**Task instructions**
Write out every line of the records below word for word, leaving the pictures out of your answer.

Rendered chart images

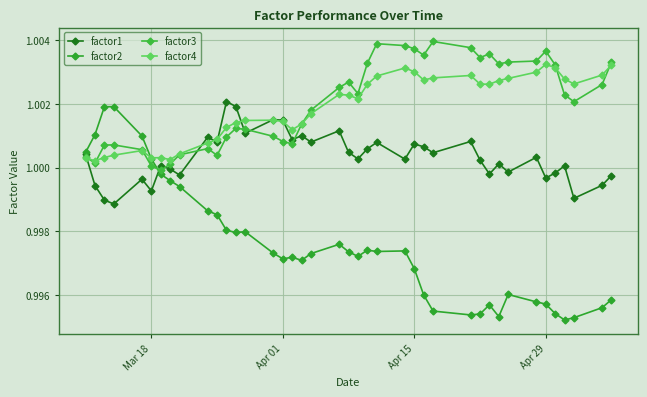

What is the average value of the factor3 series?

1.0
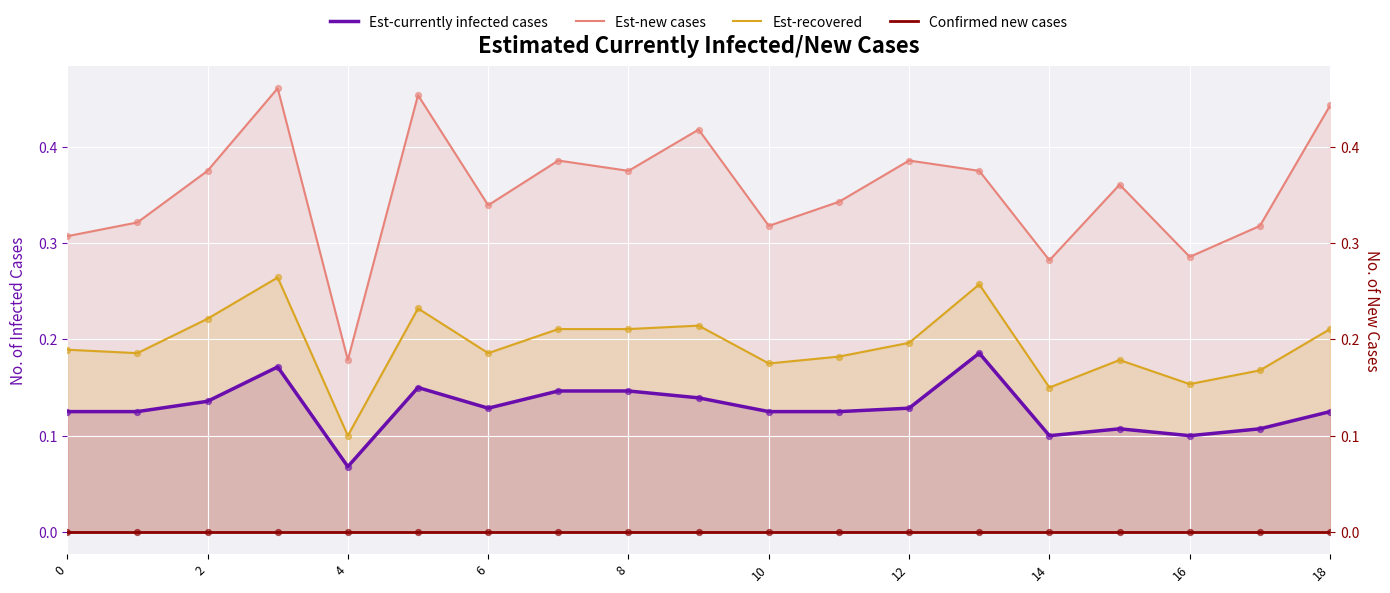

Which series has the widest spread of Y values?

Est-new cases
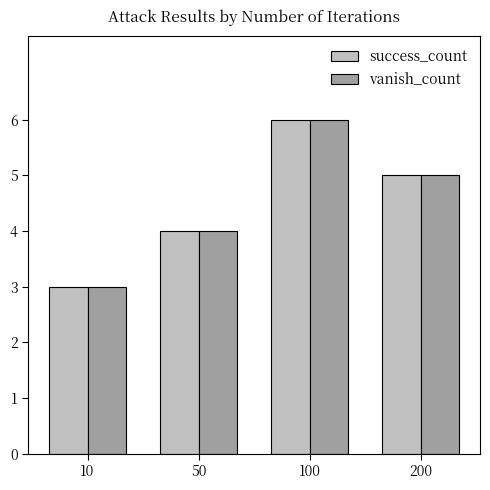

What is the lowest value of the vanish_count series?

3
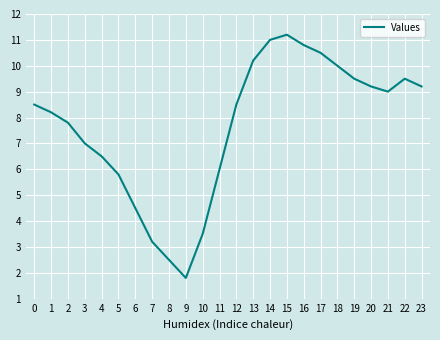

Count the number of data series in this chart.

1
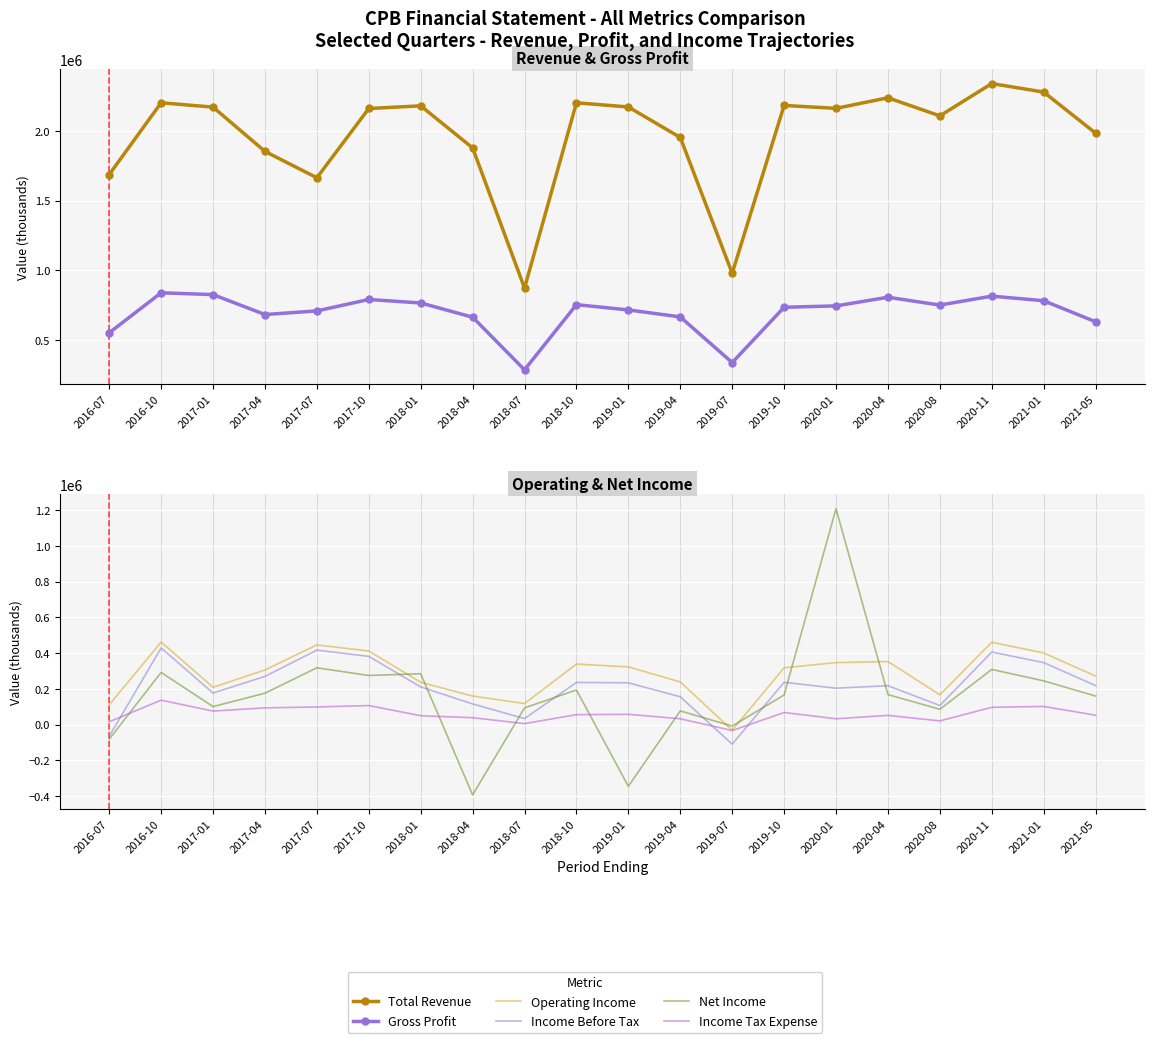

What is the label of the 9th point from the right?

2019-04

**Answer area**
What is the average value of the factor3 series?

1.0

Which series has the widest spread of Y values?

Est-new cases

What is the lowest value of the vanish_count series?

3

Count the number of data series in this chart.

1

What is the label of the 9th point from the right?

2019-04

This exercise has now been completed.